By JIM MAURER
CAREY — Carey Village Council will have the final say on whether improvements will move ahead for the wastewater treatment plant, but three bids opened Monday were within acceptable limits.
Bids were received from the same three companies that submitted bids in February. The project had to be rebid after the bids received Feb. 19 exceeded the estimate by more than state law allows.
This time, Peterson Construction Co., Wapakoneta, submitted the low bid at about $10.03 million. Mosser Construction, Fremont, bid $10.54 million, and Kirk Brothers Construction, Alvada, which had the lowest bid in February, bid about $10.73 million.
The previous estimate of about $9 million was increased to about $10.1 million this time by Jones and Henry, the Toledo engineering company handling the wastewater plant design.
The estimate was increased after the firm reviewed the project, the previous bids, and rising material costs.
The February bids ranged from $11.4 million by Kirk Brothers to $12.89 million by Mosser. Peterson’s previous bid was $11.5 million.
All three bids opened Monday were within $1 million of the estimate. The state requires bids to be within 10 percent of a project estimate to be acceptable.
The engineering company will review the bids and make a recommendation to the village administration. Council’s next regularly scheduled meeting is April 1, when the issue is expected to be discussed again.
If approved, work is expected to begin this year and take about two years to complete. The village, like many other communities statewide, has to meet Environmental Protection Agency guidelines for phosphorus limits.
The project has to be underway by 2020 to avoid possible EPA fines.
The work also will help the wastewater plant handle increased flows from sanitary and storm sewers during wet weather.
Some of the equipment to be replaced was installed in the 1980s and doesn’t meet current standards.
The village will likely borrow funds to cover the cost and use a portion of sewer debt funds to pay for the work. The village collects a half-percent income tax for sewer projects. The tax generated more than $706,000 last year, according to village figures.

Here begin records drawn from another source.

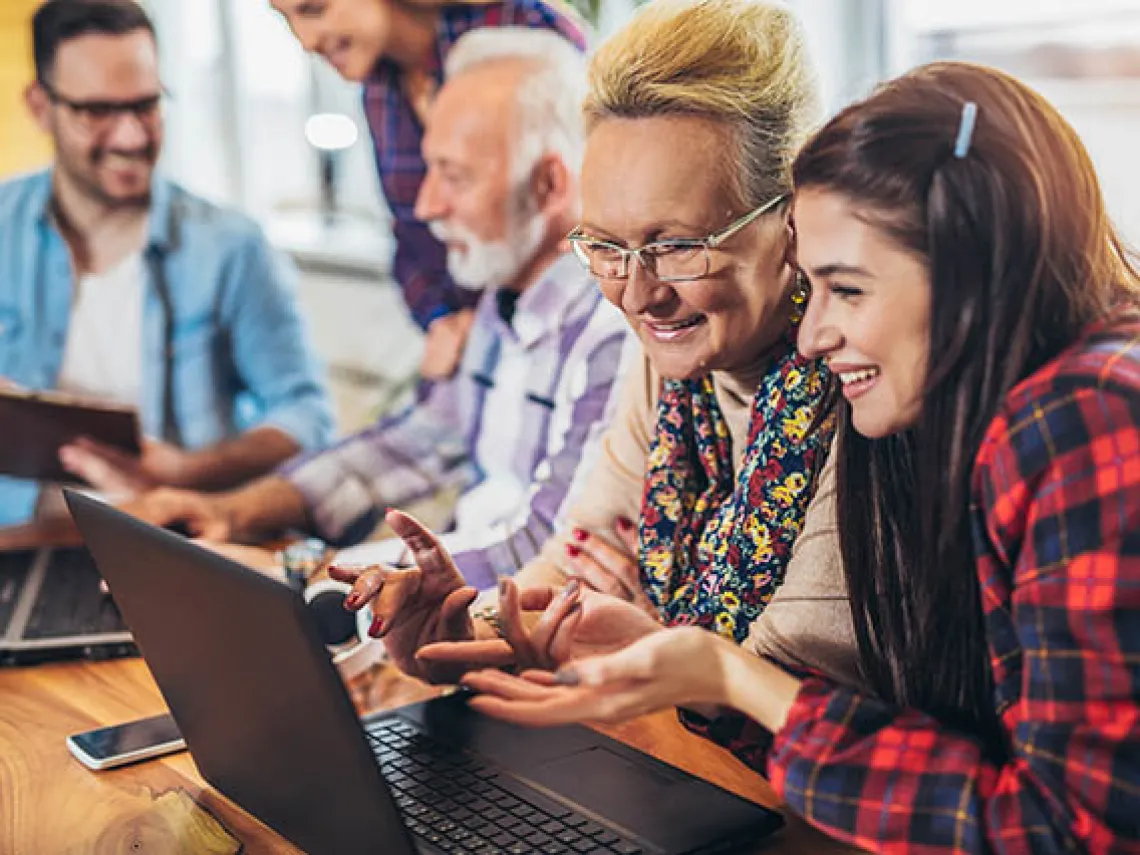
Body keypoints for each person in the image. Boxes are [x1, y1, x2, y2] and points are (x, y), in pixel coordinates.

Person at [463, 61, 1140, 853]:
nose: (814, 336)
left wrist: (737, 678)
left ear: (972, 275)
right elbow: (954, 747)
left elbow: (1075, 832)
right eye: (812, 289)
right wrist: (714, 683)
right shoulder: (993, 420)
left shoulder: (1087, 419)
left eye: (847, 291)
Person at [332, 0, 861, 690]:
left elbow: (786, 692)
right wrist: (459, 629)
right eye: (605, 245)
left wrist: (640, 642)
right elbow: (576, 569)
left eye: (676, 246)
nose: (637, 296)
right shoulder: (669, 361)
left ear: (794, 215)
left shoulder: (862, 382)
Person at [126, 28, 631, 645]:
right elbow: (417, 443)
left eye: (454, 175)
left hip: (517, 644)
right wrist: (232, 511)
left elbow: (545, 547)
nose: (425, 205)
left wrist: (322, 579)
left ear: (551, 185)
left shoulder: (613, 335)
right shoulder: (503, 301)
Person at [0, 0, 334, 529]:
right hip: (23, 539)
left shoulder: (231, 246)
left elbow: (308, 417)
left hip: (173, 541)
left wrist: (186, 471)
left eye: (146, 105)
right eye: (98, 111)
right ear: (41, 107)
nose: (132, 136)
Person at [270, 0, 587, 381]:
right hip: (465, 354)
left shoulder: (519, 28)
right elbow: (409, 236)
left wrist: (493, 321)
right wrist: (442, 320)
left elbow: (585, 209)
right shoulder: (378, 90)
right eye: (285, 19)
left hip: (553, 341)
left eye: (314, 9)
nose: (304, 41)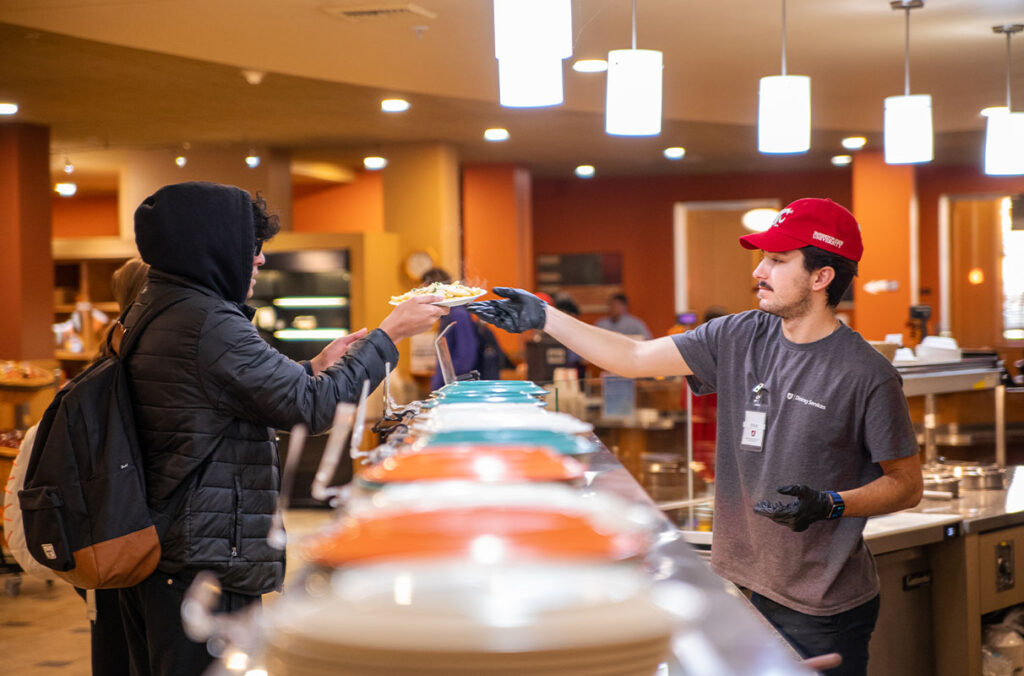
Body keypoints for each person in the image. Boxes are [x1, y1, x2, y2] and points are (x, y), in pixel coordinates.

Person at [468, 198, 923, 675]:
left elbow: (906, 484)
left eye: (777, 260)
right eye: (763, 257)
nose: (759, 271)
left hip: (821, 608)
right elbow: (634, 359)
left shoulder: (866, 374)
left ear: (821, 277)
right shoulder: (740, 335)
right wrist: (545, 318)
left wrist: (831, 504)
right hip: (737, 586)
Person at [117, 181, 446, 676]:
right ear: (214, 247)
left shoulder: (167, 307)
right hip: (203, 551)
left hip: (178, 543)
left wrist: (313, 366)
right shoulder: (207, 321)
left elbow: (234, 394)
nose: (261, 261)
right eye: (253, 248)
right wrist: (390, 333)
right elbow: (312, 410)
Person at [422, 267, 480, 390]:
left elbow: (466, 357)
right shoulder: (447, 314)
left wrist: (448, 382)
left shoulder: (458, 314)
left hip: (456, 390)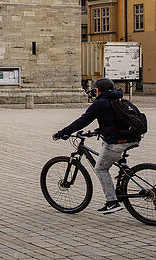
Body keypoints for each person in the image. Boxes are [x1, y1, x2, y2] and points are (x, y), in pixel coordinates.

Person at [53, 77, 139, 215]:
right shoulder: (120, 100)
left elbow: (81, 121)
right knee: (114, 159)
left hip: (117, 142)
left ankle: (112, 202)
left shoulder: (100, 103)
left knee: (100, 168)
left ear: (98, 90)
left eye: (95, 89)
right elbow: (114, 121)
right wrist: (98, 131)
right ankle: (124, 175)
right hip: (133, 138)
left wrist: (61, 133)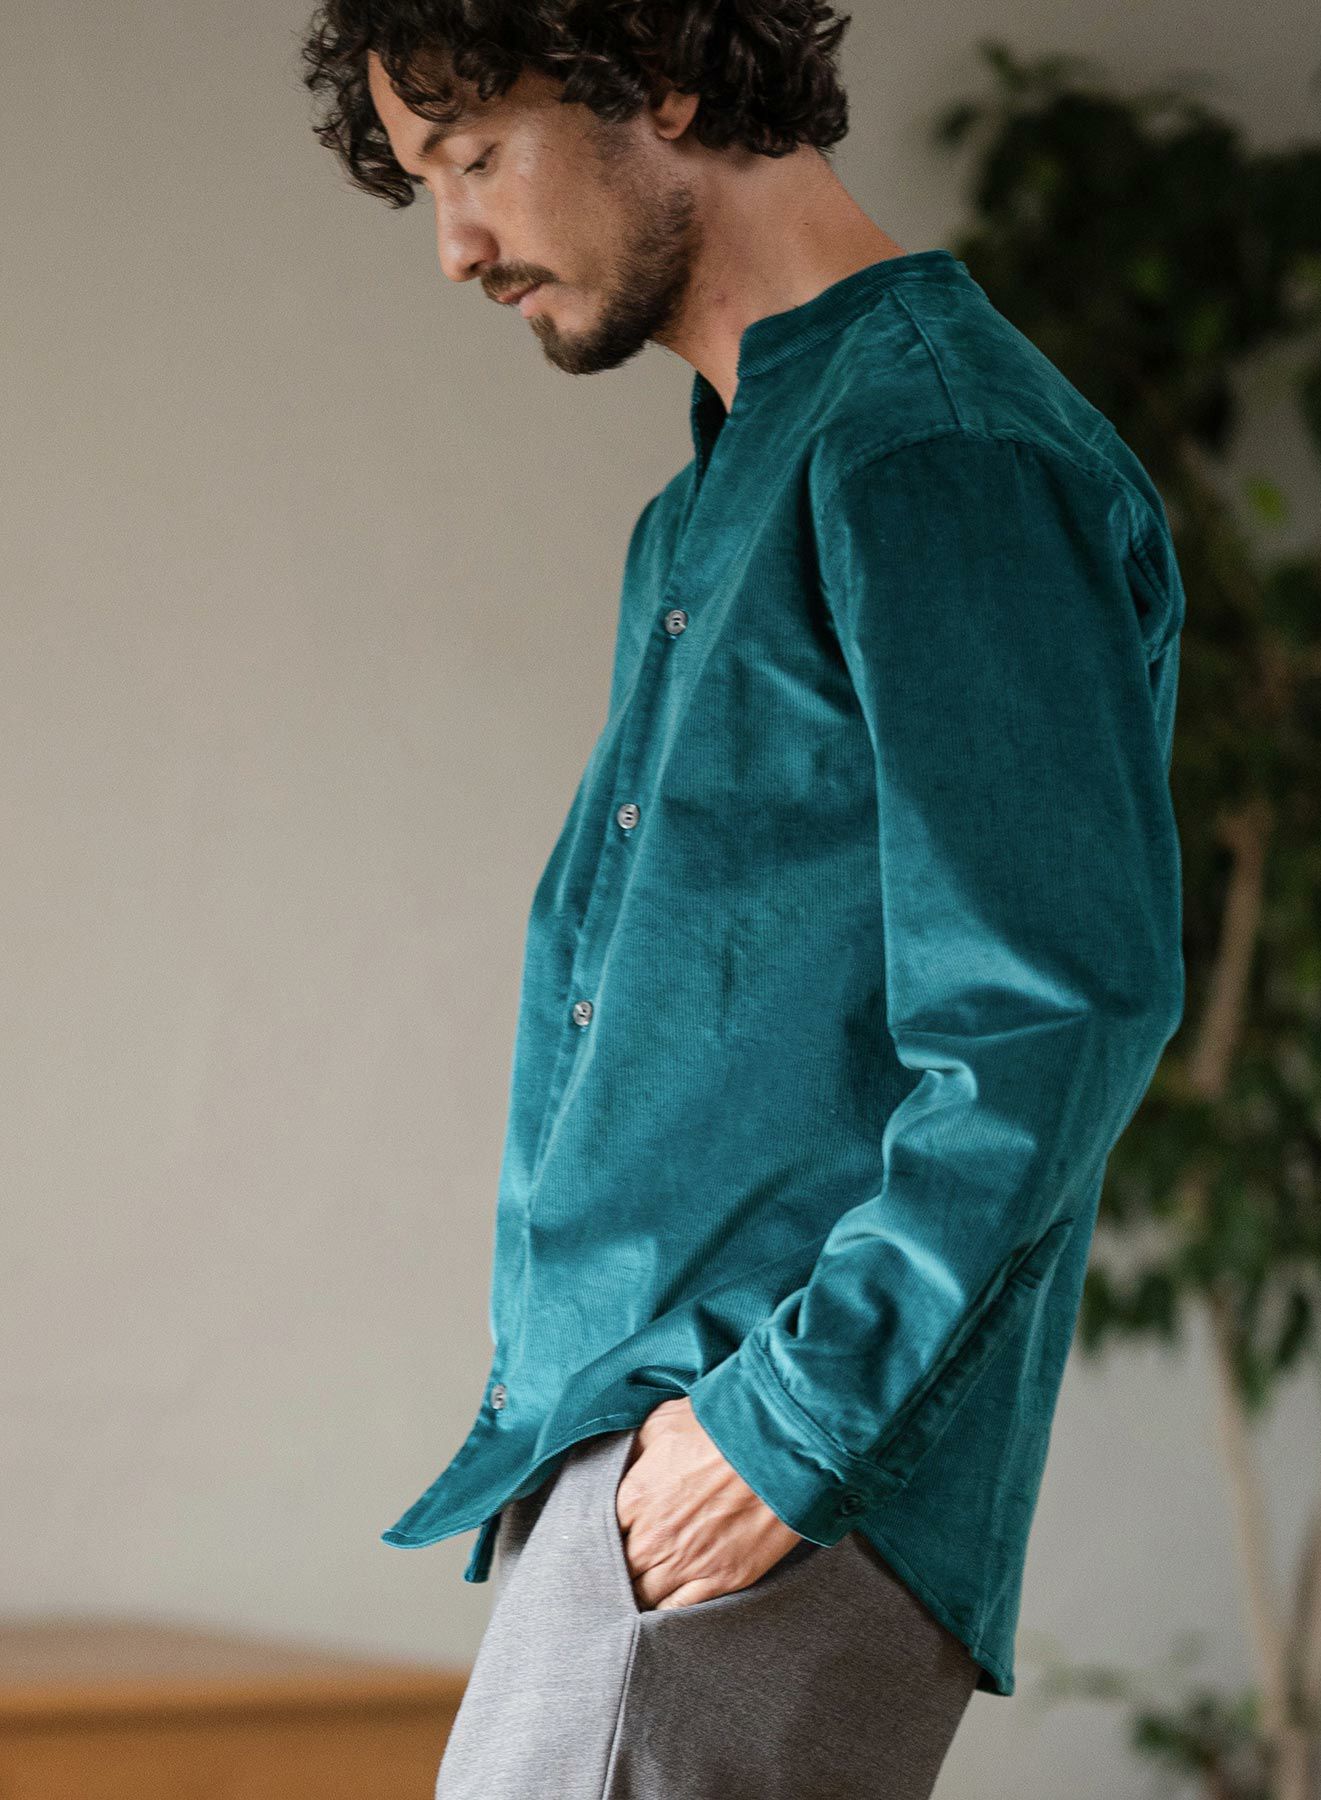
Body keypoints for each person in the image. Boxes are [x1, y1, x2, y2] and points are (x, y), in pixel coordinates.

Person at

The village is also considering changes to water rates to maintain a solvent account since repairs are planned for the village’s water tower and water standpipe. Sewer rates are based on water use, so sewer rates would be affected by an increase in water rates.
Another project, replacement of a sanitary sewer lift station, is being funded by a state grant of about $164,000, with the village paying the remainder of the $278,000 project.
The lift station will be on the southern edge of the village, where a new medical center is under construction and at least one retail business has announced plans to locate.